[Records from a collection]
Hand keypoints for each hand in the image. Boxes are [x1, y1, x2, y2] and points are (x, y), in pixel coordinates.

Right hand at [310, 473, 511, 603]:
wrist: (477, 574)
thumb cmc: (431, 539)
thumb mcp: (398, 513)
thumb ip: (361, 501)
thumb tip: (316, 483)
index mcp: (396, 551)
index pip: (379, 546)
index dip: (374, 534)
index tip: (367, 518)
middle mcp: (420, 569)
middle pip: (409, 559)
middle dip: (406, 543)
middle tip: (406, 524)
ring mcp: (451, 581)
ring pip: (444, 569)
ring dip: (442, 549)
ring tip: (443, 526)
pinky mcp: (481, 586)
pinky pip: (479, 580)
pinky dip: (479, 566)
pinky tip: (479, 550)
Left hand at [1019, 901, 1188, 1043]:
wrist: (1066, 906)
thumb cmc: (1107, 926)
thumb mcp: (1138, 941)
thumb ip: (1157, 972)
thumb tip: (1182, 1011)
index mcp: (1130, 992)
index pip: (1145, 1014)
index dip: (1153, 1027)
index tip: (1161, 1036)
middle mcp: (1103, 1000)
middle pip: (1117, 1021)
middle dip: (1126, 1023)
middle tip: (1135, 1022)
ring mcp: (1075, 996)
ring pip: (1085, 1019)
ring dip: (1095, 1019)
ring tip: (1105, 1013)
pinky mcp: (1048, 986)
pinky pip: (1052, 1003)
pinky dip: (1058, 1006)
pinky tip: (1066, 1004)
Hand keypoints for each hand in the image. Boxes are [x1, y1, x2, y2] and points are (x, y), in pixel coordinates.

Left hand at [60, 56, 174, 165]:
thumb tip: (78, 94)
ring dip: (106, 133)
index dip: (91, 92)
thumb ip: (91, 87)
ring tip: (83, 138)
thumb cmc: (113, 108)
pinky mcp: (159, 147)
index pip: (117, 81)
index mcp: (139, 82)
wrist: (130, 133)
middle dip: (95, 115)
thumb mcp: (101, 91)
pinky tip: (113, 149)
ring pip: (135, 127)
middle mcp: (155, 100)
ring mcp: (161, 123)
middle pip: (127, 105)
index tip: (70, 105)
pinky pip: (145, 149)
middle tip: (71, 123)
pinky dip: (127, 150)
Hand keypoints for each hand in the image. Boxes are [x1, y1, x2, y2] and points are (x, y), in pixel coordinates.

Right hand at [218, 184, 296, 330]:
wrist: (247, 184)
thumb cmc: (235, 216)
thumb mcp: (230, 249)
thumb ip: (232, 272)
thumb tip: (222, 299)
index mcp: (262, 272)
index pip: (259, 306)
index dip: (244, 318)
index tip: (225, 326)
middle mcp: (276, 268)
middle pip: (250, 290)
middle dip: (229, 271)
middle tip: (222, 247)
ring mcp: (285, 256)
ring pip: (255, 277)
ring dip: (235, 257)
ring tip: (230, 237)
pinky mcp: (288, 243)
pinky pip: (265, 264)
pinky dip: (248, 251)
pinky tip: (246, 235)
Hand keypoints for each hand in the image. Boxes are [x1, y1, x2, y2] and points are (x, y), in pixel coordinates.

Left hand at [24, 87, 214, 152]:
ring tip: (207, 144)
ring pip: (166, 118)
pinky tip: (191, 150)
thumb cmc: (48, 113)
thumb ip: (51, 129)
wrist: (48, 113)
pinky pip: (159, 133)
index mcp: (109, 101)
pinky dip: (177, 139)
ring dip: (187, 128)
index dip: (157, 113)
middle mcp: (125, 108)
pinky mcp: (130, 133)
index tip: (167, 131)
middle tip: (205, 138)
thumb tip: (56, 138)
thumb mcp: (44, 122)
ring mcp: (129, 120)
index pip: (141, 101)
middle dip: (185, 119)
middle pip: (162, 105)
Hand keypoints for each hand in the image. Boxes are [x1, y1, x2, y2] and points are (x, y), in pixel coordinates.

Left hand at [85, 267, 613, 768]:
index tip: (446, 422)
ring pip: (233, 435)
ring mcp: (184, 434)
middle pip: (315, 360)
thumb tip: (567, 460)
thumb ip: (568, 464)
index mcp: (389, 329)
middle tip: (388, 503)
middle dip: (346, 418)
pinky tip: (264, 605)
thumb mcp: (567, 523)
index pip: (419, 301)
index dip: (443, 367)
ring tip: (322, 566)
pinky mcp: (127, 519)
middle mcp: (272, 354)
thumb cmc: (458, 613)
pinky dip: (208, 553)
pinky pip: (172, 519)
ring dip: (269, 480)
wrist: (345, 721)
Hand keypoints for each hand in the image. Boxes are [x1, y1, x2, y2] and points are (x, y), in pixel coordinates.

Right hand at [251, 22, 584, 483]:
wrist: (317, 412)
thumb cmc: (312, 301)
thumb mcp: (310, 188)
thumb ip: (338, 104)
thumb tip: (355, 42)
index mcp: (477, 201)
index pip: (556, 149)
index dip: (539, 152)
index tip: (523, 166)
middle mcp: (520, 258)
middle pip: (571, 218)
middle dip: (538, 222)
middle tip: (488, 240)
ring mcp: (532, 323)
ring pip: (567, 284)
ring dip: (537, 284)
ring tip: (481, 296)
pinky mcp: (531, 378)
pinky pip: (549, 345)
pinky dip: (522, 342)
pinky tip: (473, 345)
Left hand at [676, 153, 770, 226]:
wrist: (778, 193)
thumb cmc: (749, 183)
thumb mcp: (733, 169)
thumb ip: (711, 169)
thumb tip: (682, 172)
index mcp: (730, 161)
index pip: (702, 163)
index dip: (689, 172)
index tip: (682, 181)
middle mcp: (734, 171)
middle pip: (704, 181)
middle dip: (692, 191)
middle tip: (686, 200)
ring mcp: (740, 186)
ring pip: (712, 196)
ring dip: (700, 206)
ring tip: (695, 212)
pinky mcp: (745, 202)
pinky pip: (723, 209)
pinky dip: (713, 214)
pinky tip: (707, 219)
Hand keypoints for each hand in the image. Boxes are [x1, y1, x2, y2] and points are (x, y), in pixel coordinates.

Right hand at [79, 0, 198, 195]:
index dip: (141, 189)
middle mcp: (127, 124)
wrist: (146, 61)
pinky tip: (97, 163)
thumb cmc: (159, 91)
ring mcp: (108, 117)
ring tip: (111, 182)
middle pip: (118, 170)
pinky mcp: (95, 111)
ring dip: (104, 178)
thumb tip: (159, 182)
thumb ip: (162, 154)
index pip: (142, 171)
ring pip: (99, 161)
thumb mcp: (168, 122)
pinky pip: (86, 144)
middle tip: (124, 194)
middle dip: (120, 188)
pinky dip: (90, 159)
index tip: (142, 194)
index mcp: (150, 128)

• _Prompt_: Give back all of the data exactly, with every line intact.

• _Exercise solution_:
Hand keypoints for each hand in the image. Boxes are [x1, y1, x2, y2] and points are (x, y), in pixel coordinates.

Right hand at [310, 473, 511, 603]:
wrist: (477, 574)
thumb cmc: (431, 539)
thumb mcp: (398, 513)
thumb ip: (361, 501)
thumb tip: (316, 483)
index mcp: (396, 551)
index pip: (379, 546)
index dip: (374, 534)
index tip: (367, 518)
middle mcp: (420, 569)
middle pip: (409, 559)
middle dip: (406, 543)
middle tip: (406, 524)
ring mcp: (451, 581)
ring pip: (444, 569)
ring dip: (442, 549)
ring tip: (443, 526)
pinky mcp: (481, 586)
pinky pip: (479, 580)
pinky dip: (479, 566)
pinky tip: (479, 550)
Left hand at [1019, 901, 1188, 1043]:
wrist: (1066, 906)
thumb cmc: (1107, 926)
thumb mcp: (1138, 941)
thumb ip: (1157, 972)
thumb tip: (1182, 1011)
index mcp: (1130, 992)
index pip: (1145, 1014)
index dip: (1153, 1027)
index tip: (1161, 1036)
middle mcp: (1103, 1000)
middle pip: (1117, 1021)
middle dip: (1126, 1023)
middle tip: (1135, 1022)
ring mcp: (1075, 996)
ring pip: (1085, 1019)
ring dip: (1095, 1019)
ring tip: (1105, 1013)
pinky mcp: (1048, 986)
pinky pip: (1052, 1003)
pinky dip: (1058, 1006)
pinky tip: (1066, 1004)
Hand keypoints for each hand in the image. Boxes are [x1, y1, x2, y2] and points are (x, y), in pixel coordinates.

Left hand at [60, 56, 174, 165]:
thumb tip: (78, 94)
ring dip: (106, 133)
index dip: (91, 92)
thumb ip: (91, 87)
ring tip: (83, 138)
thumb cmc: (113, 108)
pinky mcp: (159, 147)
index pip: (117, 81)
index mcp: (139, 82)
wrist: (130, 133)
middle dip: (95, 115)
thumb mcp: (101, 91)
pinky tip: (113, 149)
ring pip: (135, 127)
middle mcp: (155, 100)
ring mcp: (161, 123)
middle pip: (127, 105)
index tip: (70, 105)
pinky pip: (145, 149)
middle tip: (71, 123)
pinky dip: (127, 150)
Hand keypoints for each hand in the image. Boxes are [x1, y1, x2, y2] and points are (x, y), in pixel coordinates.

Right hand at [218, 184, 296, 330]:
wrist: (247, 184)
thumb cmc: (235, 216)
thumb mcp: (230, 249)
thumb ip: (232, 272)
thumb tip: (222, 299)
index mcp: (262, 272)
index pip: (259, 306)
index dip: (244, 318)
index tip: (225, 326)
middle mcp: (276, 268)
middle pip: (250, 290)
middle dip: (229, 271)
middle tip: (222, 247)
ring mcp: (285, 256)
ring pip: (255, 277)
ring dip: (235, 257)
ring tip: (230, 237)
pinky mcp: (288, 243)
pinky pip: (265, 264)
pinky dip: (248, 251)
pinky tip: (246, 235)
Hand keypoints for each hand in the image. Boxes are [x1, y1, x2, y2] and points are (x, y), in pixel coordinates.

Left hand at [24, 87, 214, 152]:
ring tip: (207, 144)
ring pip: (166, 118)
pinky tip: (191, 150)
thumb cmc: (48, 113)
thumb ip: (51, 129)
wrist: (48, 113)
pinky pip: (159, 133)
index mcp: (109, 101)
pinky dip: (177, 139)
ring dip: (187, 128)
index dip: (157, 113)
middle mcp: (125, 108)
pinky mcp: (130, 133)
index tip: (167, 131)
middle tip: (205, 138)
thumb tip: (56, 138)
thumb mcp: (44, 122)
ring mcp: (129, 120)
index pip: (141, 101)
middle dip: (185, 119)
middle pip: (162, 105)
Hand keypoints for each hand in the image. Boxes are [x1, y1, x2, y2] and points are (x, y), in pixel coordinates.

Left hand at [85, 267, 613, 768]:
index tip: (446, 422)
ring pip: (233, 435)
ring mcp: (184, 434)
middle pip: (315, 360)
thumb tip: (567, 460)
thumb ip: (568, 464)
index mcp: (389, 329)
middle tip: (388, 503)
middle dip: (346, 418)
pinky tip: (264, 605)
thumb mcp: (567, 523)
index pip: (419, 301)
index dip: (443, 367)
ring tip: (322, 566)
pinky mcp: (127, 519)
middle mcp: (272, 354)
thumb cmc: (458, 613)
pinky dip: (208, 553)
pinky pip: (172, 519)
ring dip: (269, 480)
wrist: (345, 721)
Hand keypoints for each hand in the image. Boxes are [x1, y1, x2, y2] and points are (x, y), in pixel coordinates.

Right hand at [251, 22, 584, 483]:
wrist: (317, 412)
thumb cmc: (312, 301)
thumb mcp: (310, 188)
thumb ip: (338, 104)
thumb tip: (355, 42)
index mcp: (477, 201)
index pip: (556, 149)
index dip: (539, 152)
index tip: (523, 166)
middle mcp: (520, 258)
middle pip: (571, 218)
middle dip: (538, 222)
middle tip: (488, 240)
ring mcp: (532, 323)
ring pip: (567, 284)
ring dip: (537, 284)
ring tip: (481, 296)
pinky mcp: (531, 378)
pinky pip: (549, 345)
pinky dip: (522, 342)
pinky tip: (473, 345)
Left hand at [676, 153, 770, 226]:
wrist: (778, 193)
thumb cmc: (749, 183)
thumb mcp: (733, 169)
thumb ip: (711, 169)
thumb tip: (682, 172)
index mcp: (730, 161)
index pip: (702, 163)
index dip: (689, 172)
index tip: (682, 181)
middle mcp: (734, 171)
middle pip: (704, 181)
middle dip: (692, 191)
middle tip: (686, 200)
ring mcp: (740, 186)
ring pip: (712, 196)
ring dip: (700, 206)
ring tip: (695, 212)
pinky mcp: (745, 202)
pinky pip: (723, 209)
pinky dip: (713, 214)
pinky tip: (707, 219)
Hand keypoints for each hand in the image. Boxes are [x1, y1, x2, y2] and points are (x, y), in pixel coordinates.

Right hand at [79, 0, 198, 195]:
index dip: (141, 189)
middle mcp: (127, 124)
wrist: (146, 61)
pinky tip: (97, 163)
thumb cmc: (159, 91)
ring mcp: (108, 117)
ring tip: (111, 182)
middle pip: (118, 170)
pinky mcp: (95, 111)
ring dip: (104, 178)
thumb tip: (159, 182)
thumb ip: (162, 154)
index pip: (142, 171)
ring pip: (99, 161)
thumb mcp: (168, 122)
pinky pip: (86, 144)
middle tip: (124, 194)
middle dip: (120, 188)
pinky dip: (90, 159)
index tip: (142, 194)
index mcp: (150, 128)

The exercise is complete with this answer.